Sebagai pengajar dan pemikir, Romo Mudji dikenal luas karena ketekunannya membangun jembatan antara filsafat dan kehidupan sehari-hari. Ia menolak filsafat yang terkurung di menara gading akademik. Baginya, filsafat harus menyentuh luka sosial, menyapa penderitaan manusia, dan membantu masyarakat membaca realitas dengan kejernihan sekaligus kepekaan etis. Dalam banyak tulisan dan perkuliahan, ia menghidupkan filsafat sebagai latihan kebebasan berpikir dan tanggung jawab moral.
Romo Mudji juga dikenal sebagai sosok yang setia pada tradisi humanisme—sebuah humanisme yang tidak naif, tetapi sadar akan keretakan sejarah, ketimpangan sosial, dan kekerasan struktural. Ia memandang kebudayaan sebagai ruang pergulatan makna, tempat manusia belajar menjadi subjek yang merdeka sekaligus solider. Dalam kerangka ini, pendidikan baginya bukan sekadar transmisi pengetahuan, melainkan proses pemanusiaan manusia.
Sebagai imam Jesuit, spiritualitas Ignasian tampak nyata dalam cara hidup dan berpikirnya. Diskresi, keheningan, dan refleksi mendalam menjadi ciri khasnya. Ia tidak gemar menempatkan diri di pusat sorotan, tetapi memilih bekerja dalam kesetiaan sehari-hari: membaca, menulis, mengajar, dan menemani. Keteladanan Romo Mudji terletak pada kesatuan antara kata dan hidup—antara refleksi intelektual dan praksis etis.

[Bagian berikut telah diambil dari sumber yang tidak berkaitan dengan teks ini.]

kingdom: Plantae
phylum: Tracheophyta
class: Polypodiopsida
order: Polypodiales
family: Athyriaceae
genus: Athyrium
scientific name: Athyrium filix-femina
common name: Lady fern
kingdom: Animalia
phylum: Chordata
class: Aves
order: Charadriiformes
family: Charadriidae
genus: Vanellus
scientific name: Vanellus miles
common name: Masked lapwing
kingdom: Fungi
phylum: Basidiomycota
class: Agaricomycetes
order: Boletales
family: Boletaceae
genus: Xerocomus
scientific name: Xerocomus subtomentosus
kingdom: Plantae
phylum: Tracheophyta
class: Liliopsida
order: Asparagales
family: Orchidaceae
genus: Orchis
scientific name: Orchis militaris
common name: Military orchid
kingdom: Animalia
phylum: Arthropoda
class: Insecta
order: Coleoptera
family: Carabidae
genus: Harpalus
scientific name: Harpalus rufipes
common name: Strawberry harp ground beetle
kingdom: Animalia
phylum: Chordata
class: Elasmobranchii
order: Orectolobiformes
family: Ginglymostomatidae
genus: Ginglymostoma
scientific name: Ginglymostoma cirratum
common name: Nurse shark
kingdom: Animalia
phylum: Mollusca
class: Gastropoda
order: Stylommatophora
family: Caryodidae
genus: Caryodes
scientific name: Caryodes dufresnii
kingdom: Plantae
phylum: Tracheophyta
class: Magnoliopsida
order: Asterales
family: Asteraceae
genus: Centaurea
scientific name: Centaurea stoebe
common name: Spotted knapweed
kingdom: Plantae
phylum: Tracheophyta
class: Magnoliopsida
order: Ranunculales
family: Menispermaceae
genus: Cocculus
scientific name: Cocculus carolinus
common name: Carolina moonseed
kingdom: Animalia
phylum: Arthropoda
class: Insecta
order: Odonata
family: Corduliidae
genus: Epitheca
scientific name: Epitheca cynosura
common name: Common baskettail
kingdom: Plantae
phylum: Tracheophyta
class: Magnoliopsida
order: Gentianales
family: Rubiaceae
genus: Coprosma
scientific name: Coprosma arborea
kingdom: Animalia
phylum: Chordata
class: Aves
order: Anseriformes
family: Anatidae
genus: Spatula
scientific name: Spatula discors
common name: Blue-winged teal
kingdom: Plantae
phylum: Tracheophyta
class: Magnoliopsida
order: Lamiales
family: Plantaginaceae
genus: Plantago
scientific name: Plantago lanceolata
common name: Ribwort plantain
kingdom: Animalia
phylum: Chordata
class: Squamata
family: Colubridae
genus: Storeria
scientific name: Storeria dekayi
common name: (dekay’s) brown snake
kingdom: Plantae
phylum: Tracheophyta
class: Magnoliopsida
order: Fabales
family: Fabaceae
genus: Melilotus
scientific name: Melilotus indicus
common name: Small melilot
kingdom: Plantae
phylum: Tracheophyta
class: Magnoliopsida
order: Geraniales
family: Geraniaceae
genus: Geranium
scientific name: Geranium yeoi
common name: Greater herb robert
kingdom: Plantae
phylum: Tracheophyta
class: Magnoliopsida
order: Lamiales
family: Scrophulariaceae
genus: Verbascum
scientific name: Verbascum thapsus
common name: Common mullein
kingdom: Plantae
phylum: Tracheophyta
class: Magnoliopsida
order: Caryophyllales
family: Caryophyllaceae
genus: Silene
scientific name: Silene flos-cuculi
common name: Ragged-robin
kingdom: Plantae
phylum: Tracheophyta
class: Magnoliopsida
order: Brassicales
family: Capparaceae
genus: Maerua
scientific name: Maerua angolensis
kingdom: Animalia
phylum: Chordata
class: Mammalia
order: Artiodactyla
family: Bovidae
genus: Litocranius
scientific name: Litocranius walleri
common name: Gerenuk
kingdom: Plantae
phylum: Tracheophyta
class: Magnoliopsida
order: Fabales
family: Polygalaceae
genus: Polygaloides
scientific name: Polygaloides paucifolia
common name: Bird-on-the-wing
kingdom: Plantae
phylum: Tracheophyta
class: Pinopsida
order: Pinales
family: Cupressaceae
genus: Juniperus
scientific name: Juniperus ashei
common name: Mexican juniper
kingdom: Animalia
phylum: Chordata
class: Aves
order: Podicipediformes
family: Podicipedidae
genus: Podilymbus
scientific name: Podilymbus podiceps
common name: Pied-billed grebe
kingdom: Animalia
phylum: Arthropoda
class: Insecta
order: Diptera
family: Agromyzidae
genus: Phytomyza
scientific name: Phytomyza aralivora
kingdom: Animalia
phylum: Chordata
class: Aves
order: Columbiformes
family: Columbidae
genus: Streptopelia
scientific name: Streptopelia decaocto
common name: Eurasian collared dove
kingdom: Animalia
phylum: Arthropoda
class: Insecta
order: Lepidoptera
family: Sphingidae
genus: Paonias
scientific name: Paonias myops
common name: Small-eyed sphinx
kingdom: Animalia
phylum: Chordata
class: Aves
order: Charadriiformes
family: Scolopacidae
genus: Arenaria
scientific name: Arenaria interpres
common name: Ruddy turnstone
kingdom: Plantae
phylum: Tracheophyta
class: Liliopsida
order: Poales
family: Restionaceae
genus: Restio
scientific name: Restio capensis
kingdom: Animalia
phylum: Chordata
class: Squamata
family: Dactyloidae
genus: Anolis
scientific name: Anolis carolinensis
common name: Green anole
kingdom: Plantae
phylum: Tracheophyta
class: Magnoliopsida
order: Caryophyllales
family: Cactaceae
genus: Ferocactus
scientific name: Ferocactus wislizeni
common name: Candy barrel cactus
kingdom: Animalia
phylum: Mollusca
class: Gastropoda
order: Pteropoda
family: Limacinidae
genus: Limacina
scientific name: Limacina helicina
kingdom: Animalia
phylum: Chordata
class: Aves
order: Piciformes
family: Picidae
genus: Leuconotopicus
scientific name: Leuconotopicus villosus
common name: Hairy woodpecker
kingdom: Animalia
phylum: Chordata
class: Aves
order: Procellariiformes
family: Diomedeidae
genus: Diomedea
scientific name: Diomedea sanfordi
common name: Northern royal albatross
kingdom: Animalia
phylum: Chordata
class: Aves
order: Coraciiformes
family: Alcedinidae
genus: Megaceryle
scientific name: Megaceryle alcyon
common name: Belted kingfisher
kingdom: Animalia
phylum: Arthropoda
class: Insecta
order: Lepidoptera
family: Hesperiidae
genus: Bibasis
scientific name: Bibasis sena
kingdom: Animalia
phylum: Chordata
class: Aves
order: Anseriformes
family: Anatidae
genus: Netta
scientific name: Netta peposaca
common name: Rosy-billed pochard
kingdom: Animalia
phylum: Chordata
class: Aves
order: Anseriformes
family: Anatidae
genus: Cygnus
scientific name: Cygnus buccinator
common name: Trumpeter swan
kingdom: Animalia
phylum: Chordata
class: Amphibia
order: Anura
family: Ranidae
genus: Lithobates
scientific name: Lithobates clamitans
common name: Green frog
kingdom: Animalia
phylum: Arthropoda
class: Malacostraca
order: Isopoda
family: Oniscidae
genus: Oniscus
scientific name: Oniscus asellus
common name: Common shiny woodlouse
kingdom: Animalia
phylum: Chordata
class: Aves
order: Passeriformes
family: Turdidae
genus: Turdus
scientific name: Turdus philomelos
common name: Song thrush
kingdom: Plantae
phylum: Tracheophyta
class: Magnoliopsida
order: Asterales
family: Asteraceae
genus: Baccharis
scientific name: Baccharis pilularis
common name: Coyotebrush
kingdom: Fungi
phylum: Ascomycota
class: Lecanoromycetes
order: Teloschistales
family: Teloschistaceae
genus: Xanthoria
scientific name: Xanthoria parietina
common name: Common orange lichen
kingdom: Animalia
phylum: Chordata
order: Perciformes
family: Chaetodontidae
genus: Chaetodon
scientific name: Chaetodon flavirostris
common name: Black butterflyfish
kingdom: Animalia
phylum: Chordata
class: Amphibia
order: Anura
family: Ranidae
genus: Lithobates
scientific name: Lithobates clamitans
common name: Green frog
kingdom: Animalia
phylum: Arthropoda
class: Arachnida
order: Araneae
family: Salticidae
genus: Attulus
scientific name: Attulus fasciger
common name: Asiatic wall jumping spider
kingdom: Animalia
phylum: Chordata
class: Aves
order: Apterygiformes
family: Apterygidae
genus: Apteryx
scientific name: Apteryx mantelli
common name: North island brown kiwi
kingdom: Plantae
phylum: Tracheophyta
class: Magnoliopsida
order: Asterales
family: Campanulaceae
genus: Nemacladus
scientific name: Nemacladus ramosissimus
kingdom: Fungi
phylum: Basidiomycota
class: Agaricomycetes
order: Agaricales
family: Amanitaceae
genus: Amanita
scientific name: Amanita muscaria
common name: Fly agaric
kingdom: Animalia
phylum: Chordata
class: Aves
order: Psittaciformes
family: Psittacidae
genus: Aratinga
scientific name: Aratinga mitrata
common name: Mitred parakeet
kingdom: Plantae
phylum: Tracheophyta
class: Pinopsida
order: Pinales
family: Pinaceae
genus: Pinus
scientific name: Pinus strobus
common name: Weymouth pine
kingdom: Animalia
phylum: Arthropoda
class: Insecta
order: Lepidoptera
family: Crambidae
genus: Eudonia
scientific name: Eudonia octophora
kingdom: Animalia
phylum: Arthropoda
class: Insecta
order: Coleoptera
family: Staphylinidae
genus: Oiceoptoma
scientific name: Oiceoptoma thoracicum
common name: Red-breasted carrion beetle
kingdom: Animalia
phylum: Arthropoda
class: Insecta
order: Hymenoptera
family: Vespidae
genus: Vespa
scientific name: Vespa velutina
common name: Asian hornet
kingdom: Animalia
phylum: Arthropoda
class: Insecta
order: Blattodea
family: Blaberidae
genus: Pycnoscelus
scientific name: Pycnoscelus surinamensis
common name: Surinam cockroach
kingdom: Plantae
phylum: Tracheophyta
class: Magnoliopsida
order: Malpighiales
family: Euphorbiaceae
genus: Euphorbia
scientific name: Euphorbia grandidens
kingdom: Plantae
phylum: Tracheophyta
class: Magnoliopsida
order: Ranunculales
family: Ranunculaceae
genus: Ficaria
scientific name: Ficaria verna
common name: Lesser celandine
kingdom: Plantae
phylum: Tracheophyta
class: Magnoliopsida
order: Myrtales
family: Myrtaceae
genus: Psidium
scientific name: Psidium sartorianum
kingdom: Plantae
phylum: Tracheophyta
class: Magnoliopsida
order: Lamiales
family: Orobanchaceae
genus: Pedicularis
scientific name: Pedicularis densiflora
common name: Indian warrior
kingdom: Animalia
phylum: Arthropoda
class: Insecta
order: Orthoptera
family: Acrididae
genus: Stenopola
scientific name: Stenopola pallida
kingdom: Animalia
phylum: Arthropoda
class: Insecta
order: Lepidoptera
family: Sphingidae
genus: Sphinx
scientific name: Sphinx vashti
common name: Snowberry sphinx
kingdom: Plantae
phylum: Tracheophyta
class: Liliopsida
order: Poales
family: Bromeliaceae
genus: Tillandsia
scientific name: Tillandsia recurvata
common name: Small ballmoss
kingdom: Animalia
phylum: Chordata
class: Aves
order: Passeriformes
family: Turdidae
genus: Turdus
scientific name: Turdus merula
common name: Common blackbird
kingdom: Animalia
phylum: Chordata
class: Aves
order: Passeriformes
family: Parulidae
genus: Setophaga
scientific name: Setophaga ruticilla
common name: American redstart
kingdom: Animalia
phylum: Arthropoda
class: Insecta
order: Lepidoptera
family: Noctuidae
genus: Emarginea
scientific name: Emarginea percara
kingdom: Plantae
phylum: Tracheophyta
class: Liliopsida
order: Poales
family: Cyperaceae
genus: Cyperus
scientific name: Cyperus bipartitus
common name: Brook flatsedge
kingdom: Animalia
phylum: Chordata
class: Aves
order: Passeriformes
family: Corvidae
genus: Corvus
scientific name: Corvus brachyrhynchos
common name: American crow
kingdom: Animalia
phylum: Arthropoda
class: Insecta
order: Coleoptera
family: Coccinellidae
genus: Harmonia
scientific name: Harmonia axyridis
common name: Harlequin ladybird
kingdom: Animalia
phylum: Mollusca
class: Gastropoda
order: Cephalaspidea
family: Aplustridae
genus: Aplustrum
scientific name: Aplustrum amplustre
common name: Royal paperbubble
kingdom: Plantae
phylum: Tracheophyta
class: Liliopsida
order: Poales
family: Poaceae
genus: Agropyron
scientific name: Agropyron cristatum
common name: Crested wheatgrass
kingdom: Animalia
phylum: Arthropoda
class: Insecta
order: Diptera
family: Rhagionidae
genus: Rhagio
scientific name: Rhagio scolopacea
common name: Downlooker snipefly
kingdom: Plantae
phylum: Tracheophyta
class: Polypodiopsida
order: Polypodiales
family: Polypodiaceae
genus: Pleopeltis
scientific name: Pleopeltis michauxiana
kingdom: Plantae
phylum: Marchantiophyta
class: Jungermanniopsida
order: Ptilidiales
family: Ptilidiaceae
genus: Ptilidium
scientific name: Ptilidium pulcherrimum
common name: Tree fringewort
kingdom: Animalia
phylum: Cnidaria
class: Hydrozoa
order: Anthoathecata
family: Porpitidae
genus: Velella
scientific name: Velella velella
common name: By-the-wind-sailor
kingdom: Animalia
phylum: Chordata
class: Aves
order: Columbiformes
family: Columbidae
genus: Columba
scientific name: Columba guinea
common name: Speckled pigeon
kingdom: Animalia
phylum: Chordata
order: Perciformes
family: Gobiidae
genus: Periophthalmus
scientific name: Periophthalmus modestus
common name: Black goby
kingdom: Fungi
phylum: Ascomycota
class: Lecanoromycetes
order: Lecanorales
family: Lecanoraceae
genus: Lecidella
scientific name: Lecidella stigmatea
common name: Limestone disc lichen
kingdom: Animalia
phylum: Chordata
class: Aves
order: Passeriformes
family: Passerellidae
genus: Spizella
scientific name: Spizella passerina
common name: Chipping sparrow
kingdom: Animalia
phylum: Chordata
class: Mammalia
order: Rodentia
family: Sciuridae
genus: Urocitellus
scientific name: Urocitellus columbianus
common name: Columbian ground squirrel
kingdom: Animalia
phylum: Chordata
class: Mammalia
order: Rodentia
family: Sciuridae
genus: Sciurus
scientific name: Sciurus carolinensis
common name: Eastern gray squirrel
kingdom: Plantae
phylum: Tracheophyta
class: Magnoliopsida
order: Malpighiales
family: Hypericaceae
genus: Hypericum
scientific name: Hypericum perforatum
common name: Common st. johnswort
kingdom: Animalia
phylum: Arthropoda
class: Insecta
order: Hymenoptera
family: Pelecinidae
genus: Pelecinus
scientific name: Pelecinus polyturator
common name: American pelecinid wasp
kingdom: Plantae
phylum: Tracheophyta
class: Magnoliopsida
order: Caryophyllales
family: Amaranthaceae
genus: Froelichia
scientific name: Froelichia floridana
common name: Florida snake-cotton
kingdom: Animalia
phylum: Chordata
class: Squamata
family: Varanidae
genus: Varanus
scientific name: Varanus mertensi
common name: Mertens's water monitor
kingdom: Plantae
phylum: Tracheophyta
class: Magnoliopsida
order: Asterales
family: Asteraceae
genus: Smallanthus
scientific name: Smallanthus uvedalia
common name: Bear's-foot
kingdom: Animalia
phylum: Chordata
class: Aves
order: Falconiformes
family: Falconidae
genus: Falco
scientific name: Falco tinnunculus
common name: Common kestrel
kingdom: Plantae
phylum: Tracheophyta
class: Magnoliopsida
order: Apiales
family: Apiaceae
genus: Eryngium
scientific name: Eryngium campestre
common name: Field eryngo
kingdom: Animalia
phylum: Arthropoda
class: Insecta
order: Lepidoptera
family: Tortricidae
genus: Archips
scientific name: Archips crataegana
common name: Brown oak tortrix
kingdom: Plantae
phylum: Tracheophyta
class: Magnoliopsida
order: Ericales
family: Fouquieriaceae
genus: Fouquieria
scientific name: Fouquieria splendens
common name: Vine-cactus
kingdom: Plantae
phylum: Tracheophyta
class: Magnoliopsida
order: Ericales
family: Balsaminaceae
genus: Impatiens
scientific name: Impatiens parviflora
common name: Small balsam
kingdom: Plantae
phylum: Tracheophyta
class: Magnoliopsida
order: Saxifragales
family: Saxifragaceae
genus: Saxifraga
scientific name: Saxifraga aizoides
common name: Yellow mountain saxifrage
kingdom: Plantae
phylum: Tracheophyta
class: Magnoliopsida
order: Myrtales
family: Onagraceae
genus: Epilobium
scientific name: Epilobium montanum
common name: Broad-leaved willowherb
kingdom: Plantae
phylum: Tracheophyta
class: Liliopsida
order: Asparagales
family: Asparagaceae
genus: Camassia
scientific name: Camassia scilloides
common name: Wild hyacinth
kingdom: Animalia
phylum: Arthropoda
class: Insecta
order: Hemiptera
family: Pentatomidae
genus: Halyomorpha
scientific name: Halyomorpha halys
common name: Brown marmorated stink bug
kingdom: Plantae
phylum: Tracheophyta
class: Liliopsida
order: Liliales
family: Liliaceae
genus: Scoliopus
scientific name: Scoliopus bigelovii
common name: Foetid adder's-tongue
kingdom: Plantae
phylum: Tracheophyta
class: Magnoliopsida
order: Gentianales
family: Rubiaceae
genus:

Bagi para mahasiswa, kolega, dan siapa pun yang pernah bersua dengannya, Romo Mudji dikenang sebagai pribadi yang rendah hati, terbuka terhadap dialog, dan sungguh menghormati perbedaan pandangan. Ia percaya bahwa dialog adalah syarat mutlak bagi masyarakat yang dewasa, dan bahwa nalar hanya dapat bertumbuh bila disertai kerendahan hati.
Kini, ketika Romo Mudji Sutrisno, SJ telah berpulang, warisan terbesarnya bukan hanya pada karya-karya tertulisnya, tetapi pada cara berpikir yang ia tanamkan: berpikir jernih, bersikap manusiawi, dan beriman secara dewasa. Dalam keheningan kepergiannya, kita diajak melanjutkan perjuangan sunyi itu—merawat akal budi, menjaga martabat manusia, dan setia pada kebenaran yang membebaskan.
Selamat jalan, Romo Mudji. Terima kasih atas pengabdian, keteladanan, dan cahaya nalar yang telah Engkau bagikan. Semoga engkau beristirahat dalam damai, dan semoga benih pemikiranmu terus bertumbuh dalam hati banyak orang.